Recent Updates on Bacterial Secondary Metabolites to Overcome Antibiotic Resistance in Gram-Negative Superbugs: Encouragement or Discontinuation?

The rapid spread of COVID-19 has dramatically changed our perspective about how we should be well prepared for upcoming health disasters in the future. Like COVID-19, the world does not seem prepared to fight the slow-moving pandemic, i.e., antimicrobial resistance (AMR). At present, more than 7, 00, 000 people per year across the globe succumb to drug-resistant infections. According to several reports, if we fail to respond, AMR could lead to the loss of ten million lives and trillions of money by 2050. Among the different pathogens affecting human health, the World Health Organization (WHO) has recently announced a priority list of drug-resistant bacteria to pave the way for the development of new antibiotics. Gram-negative bacteria such as Escherichia coli, Klebsiella pneumoniae, Acinetobacter baumannii, and Pseudomonas aeruginosa are the most notorious ones and are responsible for the majority of healthcare-associated infections.

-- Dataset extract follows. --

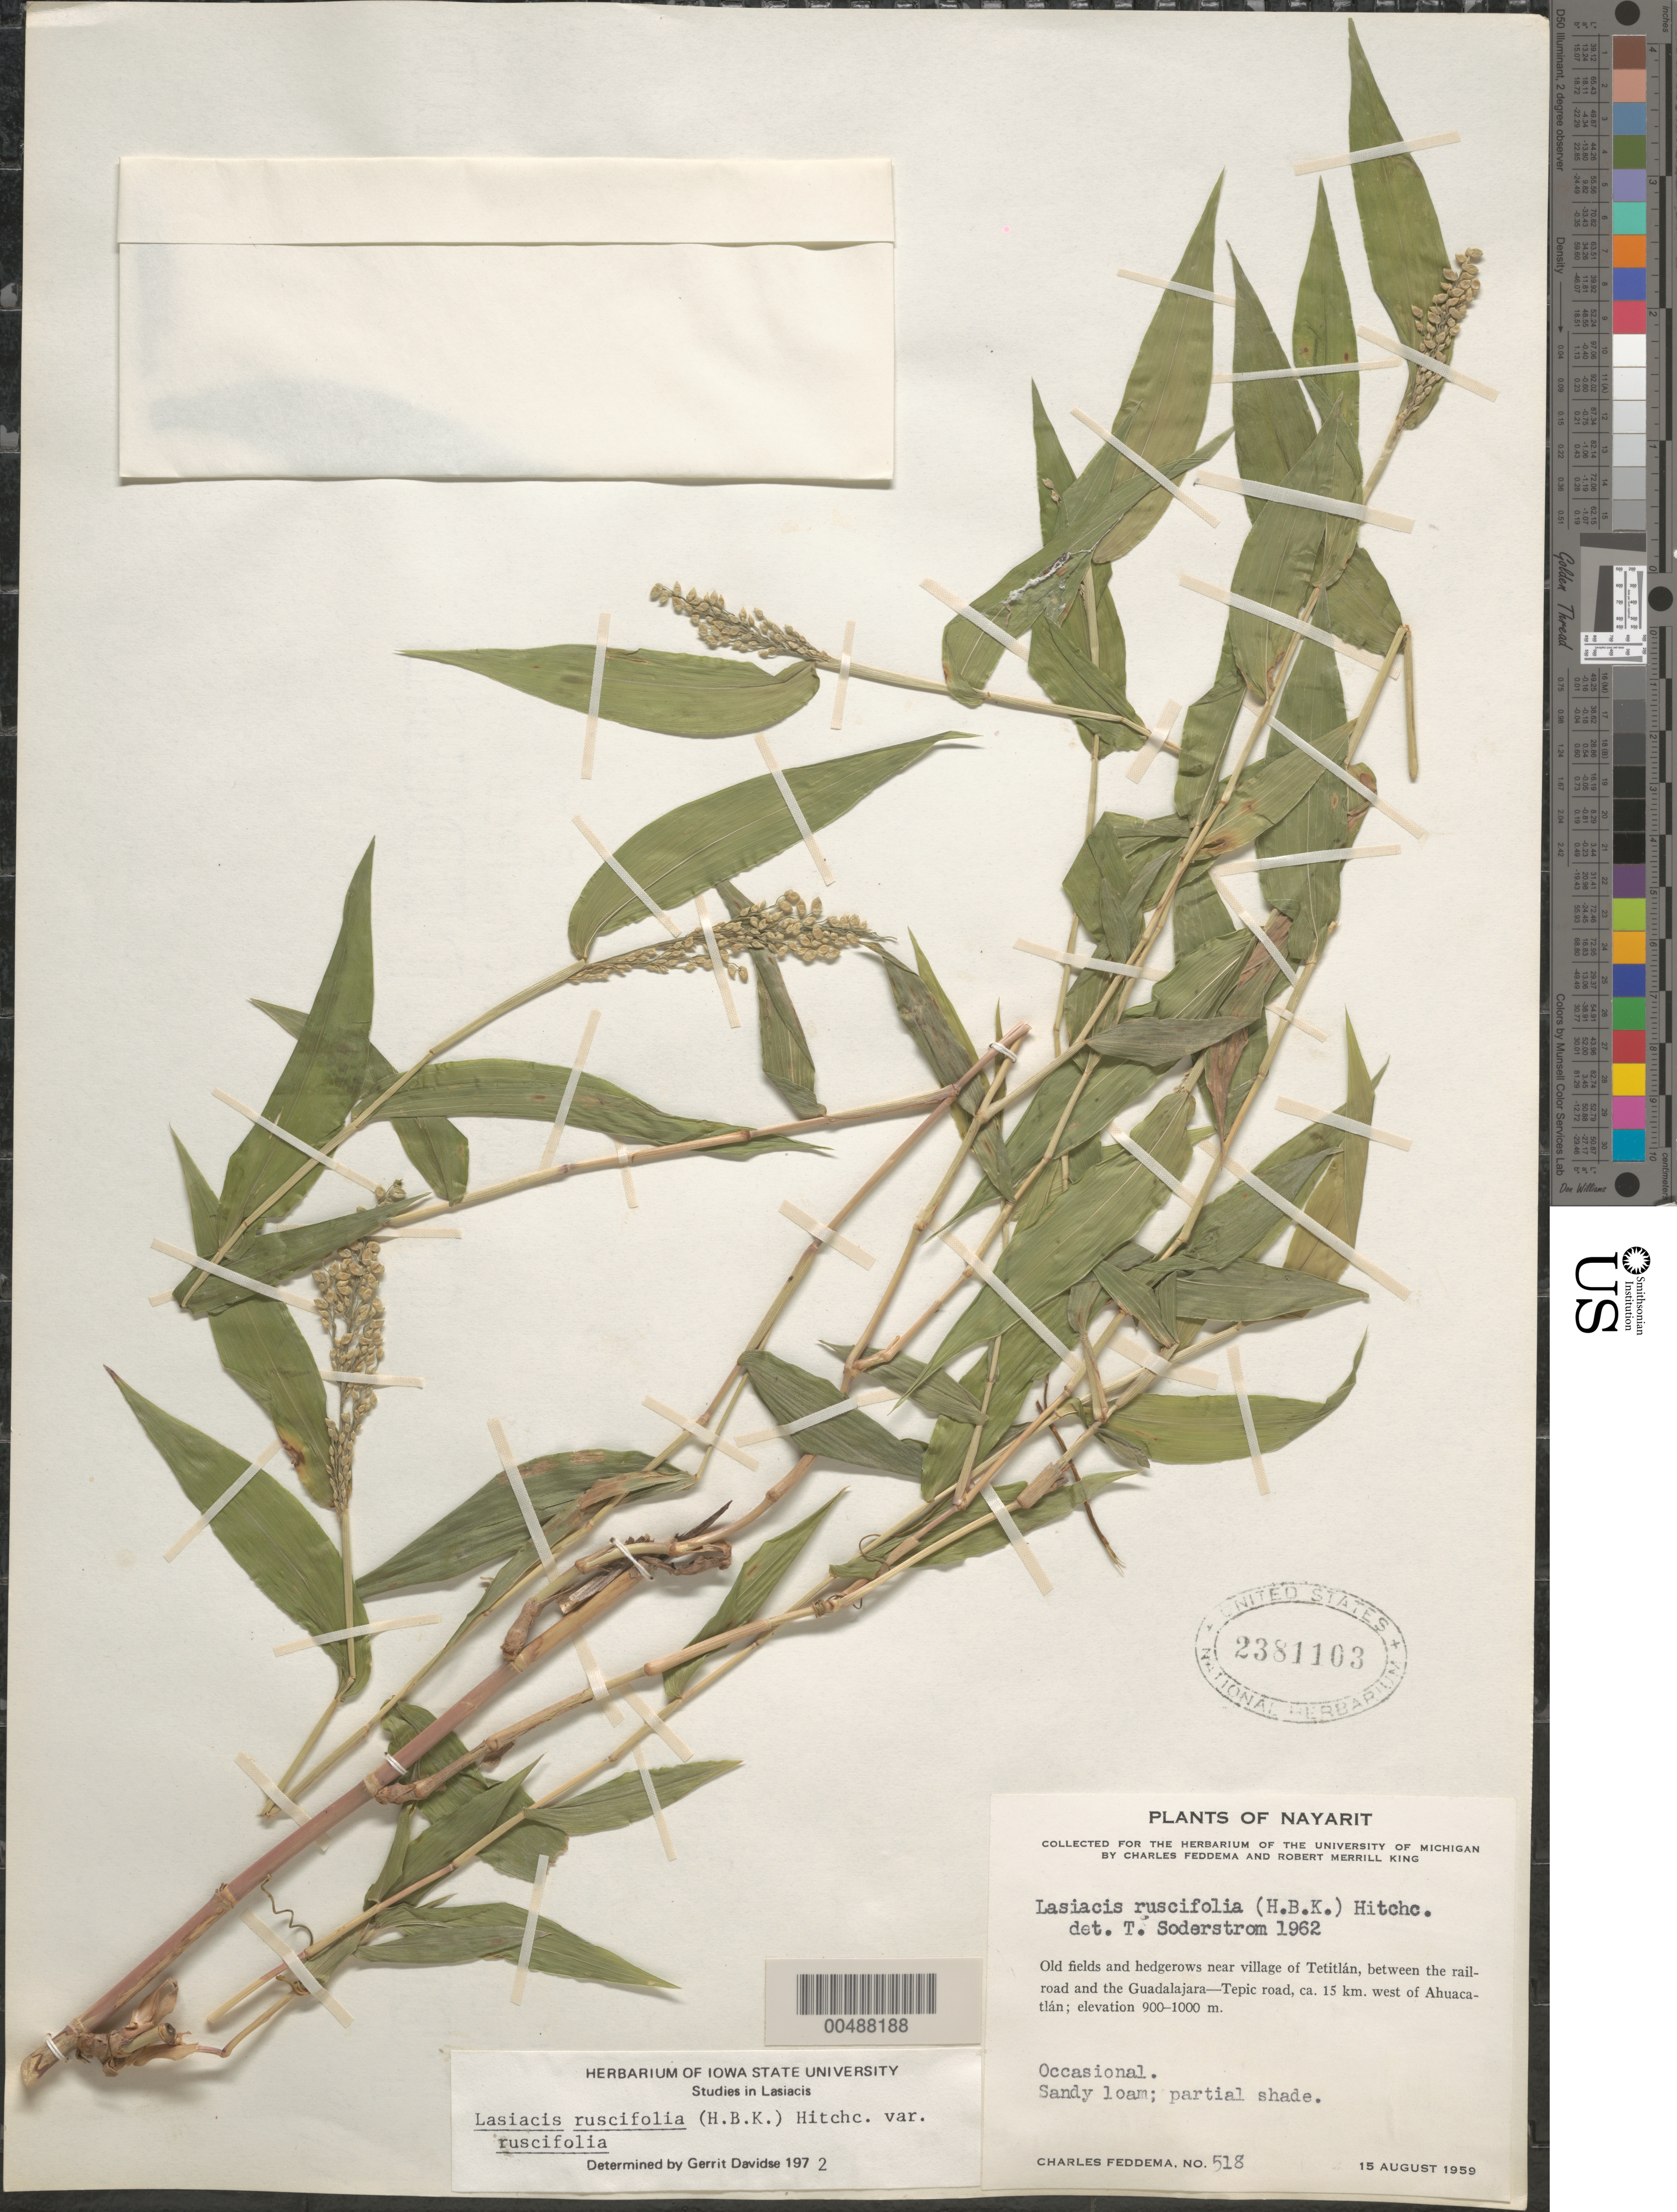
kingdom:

These pathogens come under the critical threat category because they express resistance to all of the current antibiotics. The modern combinatorial chemistry approaches and chemical genomics have been unsuccessful to provide enough new antibiotics. In stark contrast to this, natural products have been gifted with remarkable chemical diversity and biological activity. Our modern antibiotic armamentarium was built from microbes' natural products, especially Streptomyces spp. and Bacillus spp. isolated in the golden era. Today, the antibiotic discovery pipeline has almost dried up, in part due to the rediscovery of already known compounds from bacteria, and no new classes emerged from bacteria until recently. These novel natural antibacterial agents from bacteria resurged a spark in the exploitation of bacteria to find new chemical entities. This chapter mainly focuses on natural antimicrobials and adjuvants isolated from the bacterial domain in the last two decades, i.e., from 2001 to 2020, and their status to fight drug-resistant Gram-negative superbugs. We have also described briefly the discovery of synthetic compounds based on natural scaffolds. In conclusion, the bacterial natural products comprise a goldmine to fight superbugs, and future research should be focused on exploring new antimicrobials from bacterial diversity. © The Editor(s) (if applicable) and The Author(s), under exclusive license to Springer Nature Singapore Pte Ltd. 2022.